_WHAT TO PRODUCE:_
Scan the records for the word "class". Copy each line that includes it.

*** Block opens ***

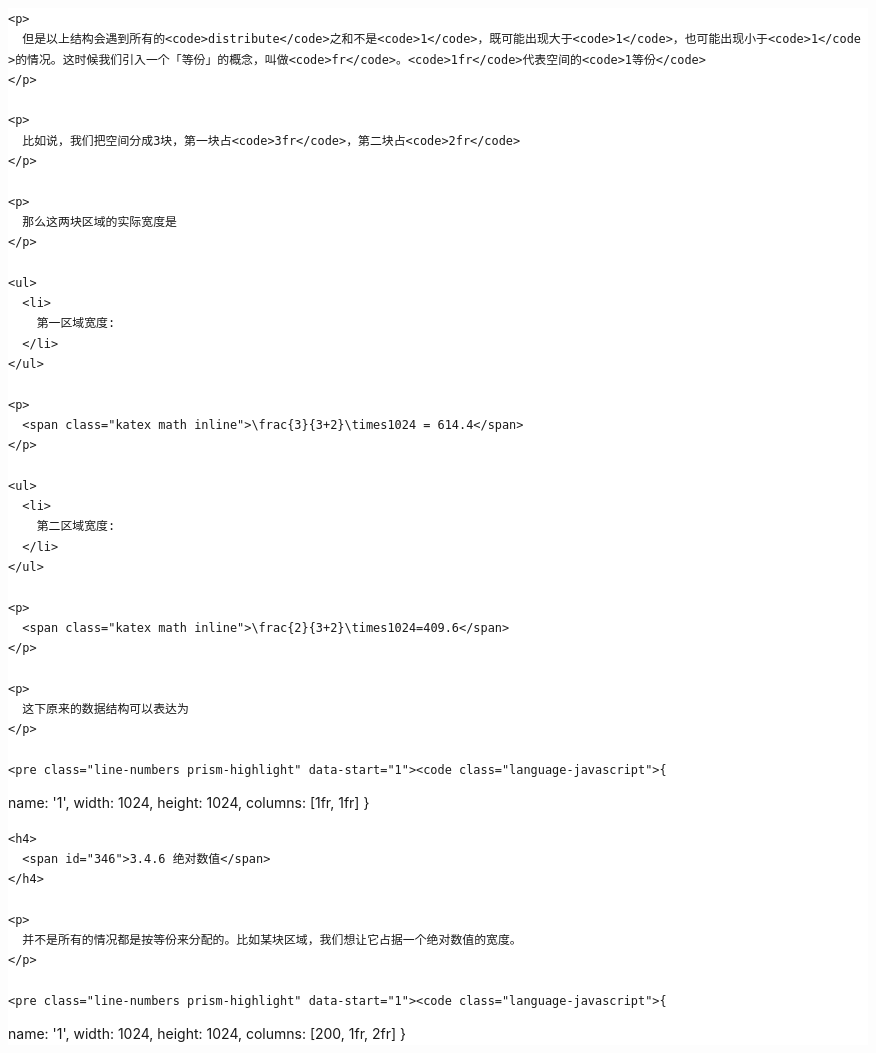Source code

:    <p>
      但是以上结构会遇到所有的<code>distribute</code>之和不是<code>1</code>，既可能出现大于<code>1</code>，也可能出现小于<code>1</code>的情况。这时候我们引入一个「等份」的概念，叫做<code>fr</code>。<code>1fr</code>代表空间的<code>1等份</code>
    </p>
    
    <p>
      比如说，我们把空间分成3块，第一块占<code>3fr</code>，第二块占<code>2fr</code>
    </p>
    
    <p>
      那么这两块区域的实际宽度是
    </p>
    
    <ul>
      <li>
        第一区域宽度:
      </li>
    </ul>
    
    <p>
      <span class="katex math inline">\frac{3}{3+2}\times1024 = 614.4</span>
    </p>
    
    <ul>
      <li>
        第二区域宽度:
      </li>
    </ul>
    
    <p>
      <span class="katex math inline">\frac{2}{3+2}\times1024=409.6</span>
    </p>
    
    <p>
      这下原来的数据结构可以表达为
    </p>
    
    <pre class="line-numbers prism-highlight" data-start="1"><code class="language-javascript">{
  name: '1',
  width: 1024,
  height: 1024,
  columns: [1fr, 1fr]
}
</code></pre>
    
    <h4>
      <span id="346">3.4.6 绝对数值</span>
    </h4>
    
    <p>
      并不是所有的情况都是按等份来分配的。比如某块区域，我们想让它占据一个绝对数值的宽度。
    </p>
    
    <pre class="line-numbers prism-highlight" data-start="1"><code class="language-javascript">{
  name: '1',
  width: 1024,
  height: 1024,
  columns: [200, 1fr, 2fr]
}
</code></pre>
    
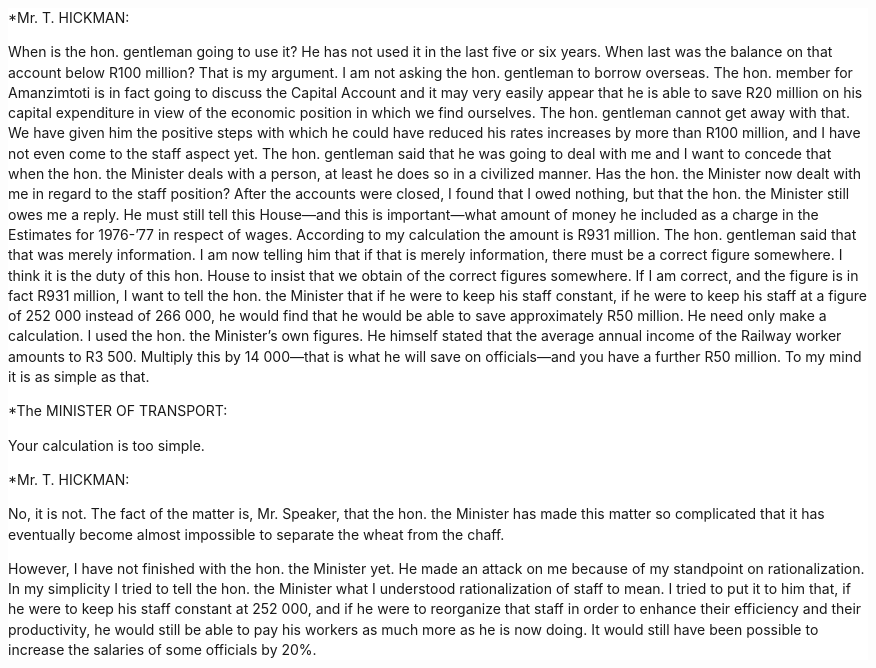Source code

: </speech>

<speech by="#hickman">

<from>*Mr. <person refersTo="hansard_za">T. HICKMAN</person>:</from>

<p>When is the hon. gentleman going to use it&#x003F; He has not used it in the last five or six years. When last was the balance on that account below R100 million&#x003F; That is my argument. I am not asking the hon. gentleman to borrow overseas. The hon. member for Amanzimtoti is in fact going to discuss the Capital Account and it may very easily appear that he is able to save R20 million on his capital expenditure in view of the economic position in which we find ourselves. The hon. gentleman cannot get away with that. We have given him the positive steps with which he could have reduced his rates increases by more than R100 million, and I have not even come to the staff aspect yet. The hon. gentleman said that he was going to deal with me and I want to concede that when the hon. the Minister deals with a person, at least he does so in a civilized manner. Has the hon. the Minister now dealt with me in regard to the staff position&#x003F; After the accounts were closed, I found that I owed nothing, but that the hon. the Minister still owes me a reply. He must still tell this House&#x2014;and this is important&#x2014;what amount of money he included as a charge in the Estimates for 1976-&#x2019;77 in respect of wages. According to my calculation the amount is R931 million. The hon. gentleman said that that was merely information. I am now telling him that if that is merely information, there must be a correct figure somewhere. I think it is the duty of this hon. House to insist that we obtain of the correct figures somewhere. If I am correct, and the figure is in fact R931 million, I want to tell the hon. the Minister that if he were to keep his staff constant, if he were to keep his staff at a figure of 252 000 instead of 266 000, he would find that he would be able to save approximately R50 million. He need only make a calculation. I used the hon. the Minister&#x2019;s own figures. He himself stated that the average annual income of the Railway worker amounts to R3 500. Multiply this by 14 000&#x2014;that is what he will save on officials&#x2014;and you have a further R50 million. To my mind it is as simple as that.</p>

</speech>

<speech by="#minister_of_transport">

<from><span class="col_3043-3044" refersTo="page_0204"/>*The <person refersTo="hansard_za">MINISTER OF TRANSPORT</person>:</from>

<p>Your calculation is too simple.</p>

</speech>

<speech by="#hickman">

<from>*Mr. <person refersTo="hansard_za">T. HICKMAN</person>:</from>

<p>No, it is not. The fact of the matter is, Mr. Speaker, that the hon. the Minister has made this matter so complicated that it has eventually become almost impossible to separate the wheat from the chaff.</p>

<p>However, I have not finished with the hon. the Minister yet. He made an attack on me because of my standpoint on rationalization. In my simplicity I tried to tell the hon. the Minister what I understood rationalization of staff to mean. I tried to put it to him that, if he were to keep his staff constant at 252 000, and if he were to reorganize that staff in order to enhance their efficiency and their productivity, he would still be able to pay his workers as much more as he is now doing. It would still have been possible to increase the salaries of some officials by 20%.</p>

</speech>

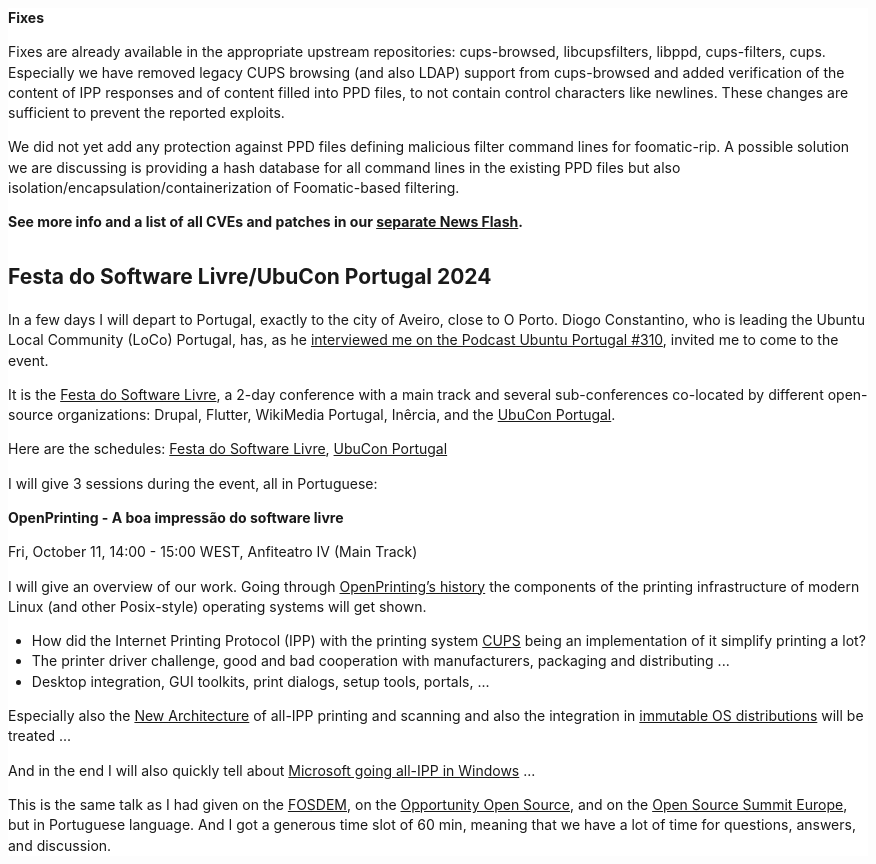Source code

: **Fixes**

Fixes are already available in the appropriate upstream repositories: cups-browsed, libcupsfilters, libppd, cups-filters, cups. Especially we have removed legacy CUPS browsing (and also LDAP) support from cups-browsed and added verification of the content of IPP responses and of content filled into PPD files, to not contain control characters like newlines. These changes are sufficient to prevent the reported exploits.

We did not yet add any protection against PPD files defining malicious filter command lines for foomatic-rip. A possible solution we are discussing is providing a hash database for all command lines in the existing PPD files but also isolation/encapsulation/containerization of Foomatic-based filtering.

**See more info and a list of all CVEs and patches in our [separate News Flash](/OpenPrinting-News-Flash-cups-browsed-Remote-Code-Execution-vulnerability/).**


## Festa do Software Livre/UbuCon Portugal 2024
In a few days I will depart to Portugal, exactly to the city of Aveiro, close to O Porto. Diogo Constantino, who is leading the Ubuntu Local Community (LoCo) Portugal, has, as he [interviewed me on the Podcast Ubuntu Portugal #310](https://podcastubuntuportugal.org/e310/), invited me to come to the event.

It is the [Festa do Software Livre](https://festa2024.softwarelivre.eu/), a 2-day conference with a main track and several sub-conferences co-located by different open-source organizations: Drupal, Flutter, WikiMedia Portugal, Inêrcia, and the [UbuCon Portugal](https://ubuconpt2024.ubuntu-pt.org).

Here are the schedules: [Festa do Software Livre](https://festa2024.softwarelivre.eu/agenda), [UbuCon Portugal](https://ubuconpt2024.ubuntu-pt.org/sessions/)

I will give 3 sessions during the event, all in Portuguese:

**OpenPrinting - A boa impressão do software livre**

Fri, October 11, 14:00 - 15:00 WEST, Anfiteatro IV (Main Track)

I will give an overview of our work. Going through [OpenPrinting’s history](https://openprinting.github.io/history/) the components of the printing infrastructure of modern Linux (and other Posix-style) operating systems will get shown.

- How did the Internet Printing Protocol (IPP) with the printing system [CUPS](https://openprinting.github.io/cups/) being an implementation of it simplify printing a lot?
- The printer driver challenge, good and bad cooperation with manufacturers, packaging and distributing ...
- Desktop integration, GUI toolkits, print dialogs, setup tools, portals, ...

Especially also the [New Architecture](https://openprinting.github.io/current/#the-new-architecture-for-printing-and-scanning) of all-IPP printing and scanning and also the integration in [immutable OS distributions](https://ubuntu.com/blog/ubuntu-core-an-immutable-linux-desktop) will be treated ...

And in the end I will also quickly tell about [Microsoft going all-IPP in Windows](/OpenPrinting-News-December-2023/#new-architecture-under-windows) ...

This is the same talk as I had given on the [FOSDEM](https://openprinting.github.io/OpenPrinting-News-February-2024/#fosdem-2024), on the [Opportunity Open Source](https://openprinting.github.io/OpenPrinting-News-August-2024/#opportunity-open-source-in-iit-kanpur), and on the [Open Source Summit Europe](https://openprinting.github.io/OpenPrinting-News-June-2024/#open-source-summit-in-vienna), but in Portuguese language. And I got a generous time slot of 60 min, meaning that we have a lot of time for questions, answers, and discussion.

*** Block closes ***

_TASK ANSWER:_
      <span class="katex math inline">\frac{3}{3+2}\times1024 = 614.4</span>
      <span class="katex math inline">\frac{2}{3+2}\times1024=409.6</span>
    <pre class="line-numbers prism-highlight" data-start="1"><code class="language-javascript">{
    <pre class="line-numbers prism-highlight" data-start="1"><code class="language-javascript">{
<from><span class="col_3043-3044" refersTo="page_0204"/>*The <person refersTo="hansard_za">MINISTER OF TRANSPORT</person>:</from>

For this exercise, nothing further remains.